*WORK TO COMPLETE*.
[1] In the RewriteDataFilesAction documentation, what lookback value can a user set to preserve order for lower/upper bounds in file metadata?
[2] Please continue the RewriteDataFilesAction documentation from the point where it ends.

*SUPPLIED TEXT*.
Class RewriteDataFilesAction

    • Method Detail

      • table

        protected Table table()
      • outputSpecId

        public RewriteDataFilesAction outputSpecId​(int specId)
        Pass a PartitionSpec id to specify which PartitionSpec should be used in DataFile rewrite
        Parameters:
        specId - PartitionSpec id to rewrite
        Returns:
        this for method chaining
      • targetSizeInBytes

        public RewriteDataFilesAction targetSizeInBytes​(long targetSize)
        Specify the target rewrite data file size in bytes
        Parameters:
        targetSize - size in bytes of rewrite data file
        Returns:
        this for method chaining
      • splitLookback

        public RewriteDataFilesAction splitLookback​(int lookback)
        Specify the number of "bins" considered when trying to pack the next file split into a task. Increasing this usually makes tasks a bit more even by considering more ways to pack file regions into a single task with extra planning cost.

        This configuration can reorder the incoming file regions, to preserve order for lower/upper bounds in file metadata, user can use a lookback of 1.

        Parameters:
        lookback - number of "bins" considered when trying to pack the next file split into a task.

*MATERIAL PROVIDED*.
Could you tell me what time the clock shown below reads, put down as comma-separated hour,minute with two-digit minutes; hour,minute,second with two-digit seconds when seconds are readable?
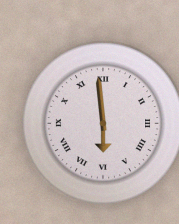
5,59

*ANSWERS TO THE EXERCISES*.
[1] A lookback of 1.

[2]
        Returns:
        this for method chaining
      • splitOpenFileCost

        public RewriteDataFilesAction splitOpenFileCost​(long openFileCost)
        Specify the minimum file size to count to pack into one "bin". If the read file size is smaller than this specified threshold, Iceberg will use this value to do count.

        this configuration controls the number of files to compact for each task, small value would lead to a high compaction, the default value is 4MB.

        Parameters:
        openFileCost - minimum file size to count to pack into one "bin".
        Returns:
        this for method chaining
      • filter

        public RewriteDataFilesAction filter​(Expression expr)
        Pass a row Expression to filter DataFiles to be rewritten. Note that all files that may contain data matching the filter may be rewritten.
        Parameters:
        expr - Expression to filter out DataFiles
        Returns:
        this for method chaining
      • set

        public ThisT set​(java.lang.String property,
                         java.lang.String value)
        Specified by:
        set in interface SnapshotUpdateAction<ThisT,​R>
      • metadataTableName

        protected java.lang.String metadataTableName​(MetadataTableType type)